* _Analysetext_:
Workshop zu zukünftigen gemeinsamen Gestaltungsmöglichkeiten

Den Abschluss des Workshops bildete eine Gruppenarbeit von Besamungsstationen, Zuchtverbänden und Ökoverbänden zu zukünftigen gemeinsamen Gestaltungsmöglichkeiten. In insgesamt sechc Gruppen, die jeweils mit Vertretern aus ökologischer und konventioneller Rinderzucht besetzt waren, sollten Möglichkeiten zur Gestaltung der ökologische Rinderzucht als Teil der modernen Rinderzucht gesucht werden. Dabei sollte die Lösungsfindung sowohl aus Sicht der Biomilchviehhalter als auch aus Sicht der konventionellen Zuchtorganisationen stattfinden. Insgesamt erbrachte die Gruppenarbeit zahlreiche Lösungsvorschläge für eine effektive und zukünftige konstruktive Zusammenarbeit im Bereich Ökorinderzucht, die sich in Abhängigkeit von der Innensicht und Außensicht der jeweiligen Partner unterschieden.

Erwartungen aus der Innen- und der Außensicht

  • Erwartungen der ökologischen Rinderzucht an die konventionellen Zuchtorganisationen
  • Wertschätzung
  • Bedürfnisse/Wünsche der Biobauern umsetzen
  • Anpaarungsberatung anbieten
  • Maßgeschneiderte Angebote wie Zuchtviehvermarktung, Zuchtberatung für Ökobetriebe
  • Aktiv auf die Biobetriebe zugehen
  • Alternative Managementsysteme sichtbar machen (zum Beispiel Prämierungen für Lebensleistung)
  • Biobetriebe stärker in Schauen integrieren – Kuhgruppen Ökokriterien
  • Samen auch in kleinen Mengen verfügbar machen
  • Stiere absamen, auch wenn es diese auf den ersten Blick unrentabel scheinen
  • Eigene Bullen auf die Station Stellen, absamen und vertreiben lassen
  • Bullenangebot für Weidebetriebe schaffen
  • Schon beim Ankauf von Bullen an die Ansprüche der ökologischen Betriebe denken
  • Bullenangebot für ökologische Betriebe bewerben
  • Zuchtwert Lebendgewicht veröffentlichen
  • Genpool erhalten
  • Bullen aus dem Fundus (nicht mehr im Angebot) zur Verfügung stellen

Erwartungen der konventionellen Zuchtorganisationen an die Ökorinderzucht

  • Mitgliedschaft bei Zuchtverband und MLP
  • Zuchtprogramme aktiv mitgestalten
  • Sich aktiv in die Zucht einbringen
  • Aktiver Austausch zwischen Bauern
  • Ehrenämter, Rechte und Pflichten wahrnehmen
  • Daten liefern – an Pro Gesund/Rindermonitoring teilnehmen
  • Interessante Kühe typisieren
  • Gezielte Nachfrage bei den Stationen (z.B. nach Weidegenetik)

* _Quellenmaterial_:

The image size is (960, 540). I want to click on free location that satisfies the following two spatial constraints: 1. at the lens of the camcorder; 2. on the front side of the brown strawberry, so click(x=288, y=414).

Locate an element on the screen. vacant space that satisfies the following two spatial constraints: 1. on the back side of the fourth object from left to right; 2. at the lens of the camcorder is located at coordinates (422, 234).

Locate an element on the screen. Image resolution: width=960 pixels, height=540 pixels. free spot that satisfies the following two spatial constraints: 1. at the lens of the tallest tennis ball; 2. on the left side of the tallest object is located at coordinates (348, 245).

* _Aufgabe 1_: Gib aus dem Workshoptext den Abschnitt wortgetreu aus: Setze bei den Worten „Workshop zu zukünftigen“ ein und ende nach „jeweiligen Partner unterschieden.“.
* _Aufgabe 2_: Mit Vertretern welcher Bereiche waren laut Workshoptext die einzelnen Gruppen jeweils besetzt?
Das Material wird für die Bearbeitung nicht benötigt.

* _Antwort 1_:
Workshop zu zukünftigen gemeinsamen Gestaltungsmöglichkeiten

Den Abschluss des Workshops bildete eine Gruppenarbeit von Besamungsstationen, Zuchtverbänden und Ökoverbänden zu zukünftigen gemeinsamen Gestaltungsmöglichkeiten. In insgesamt sechc Gruppen, die jeweils mit Vertretern aus ökologischer und konventioneller Rinderzucht besetzt waren, sollten Möglichkeiten zur Gestaltung der ökologische Rinderzucht als Teil der modernen Rinderzucht gesucht werden. Dabei sollte die Lösungsfindung sowohl aus Sicht der Biomilchviehhalter als auch aus Sicht der konventionellen Zuchtorganisationen stattfinden. Insgesamt erbrachte die Gruppenarbeit zahlreiche Lösungsvorschläge für eine effektive und zukünftige konstruktive Zusammenarbeit im Bereich Ökorinderzucht, die sich in Abhängigkeit von der Innensicht und Außensicht der jeweiligen Partner unterschieden.

* _Antwort 2_: Mit Vertretern aus ökologischer und konventioneller Rinderzucht.